PASSAGE SHOWN ▸
--- --- ---

But “Mademoiselle de Scudéry” also has some of the drawbacks of the Gothic, and these limit the modern reader’s enjoyment of the story. The characters are stereotypical, from Mademoiselle de Scudéry’s superhuman virtue and grace to Madelon’s innocence to the tortured evil of Cardillac. The dialogue is monologic, long-winded, and melodramatic. The narrative style is old-fashioned and occasionally slow-going. There is a great deal of historical detail, and while much of the story is not boring, it cannot be said to be a page-turner.

However, “Mademoiselle de Scudéry” is interesting for reasons that have nothing to do with its lack of enjoyability. Although not a horror story, it has horrific elements, especially in Cardillac’s idée fixe and the mania which drives him to kill. Cardillac is a version of the Romantic artist, whose genius places him above ordinary morals. However, unlike Schiller’s Karl Moor (see: The Robbers) Cardillac is in the grip of a compulsion and has no volition or control over his actions, and his description of his lack of control is disquieting.

--- --- ---

(Stored records)
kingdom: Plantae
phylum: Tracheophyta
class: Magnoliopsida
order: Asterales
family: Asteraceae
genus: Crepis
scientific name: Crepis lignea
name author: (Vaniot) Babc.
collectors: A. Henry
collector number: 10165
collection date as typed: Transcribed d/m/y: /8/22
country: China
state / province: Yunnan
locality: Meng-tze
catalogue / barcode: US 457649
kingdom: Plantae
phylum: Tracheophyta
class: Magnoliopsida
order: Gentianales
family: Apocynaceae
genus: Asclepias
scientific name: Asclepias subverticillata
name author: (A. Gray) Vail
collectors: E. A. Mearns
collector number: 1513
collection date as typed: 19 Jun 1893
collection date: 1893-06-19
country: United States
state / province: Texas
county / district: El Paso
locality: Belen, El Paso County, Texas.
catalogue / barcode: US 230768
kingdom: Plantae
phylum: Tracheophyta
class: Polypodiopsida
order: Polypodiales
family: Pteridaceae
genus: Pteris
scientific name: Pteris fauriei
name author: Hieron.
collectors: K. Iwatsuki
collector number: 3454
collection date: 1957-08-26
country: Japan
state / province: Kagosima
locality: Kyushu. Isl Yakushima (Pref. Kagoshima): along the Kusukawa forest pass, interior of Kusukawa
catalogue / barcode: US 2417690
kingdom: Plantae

--- --- ---

TASK DIRECTIONS ▸
Please decide whether each statement below agrees with the passage on "Mademoiselle de Scudéry," and back each yes or no with the deciding words of that passage. (a) The dialogue is described as long-winded. (b) The story is called a page-turner. (c) Cardillac is said to control his own actions.

OUTPUT FOR THIS EXERCISE ▸
(a) Yes: "The dialogue is monologic, long-winded, and melodramatic."
(b) No: "it cannot be said to be a page-turner."
(c) No: "has no volition or control over his actions"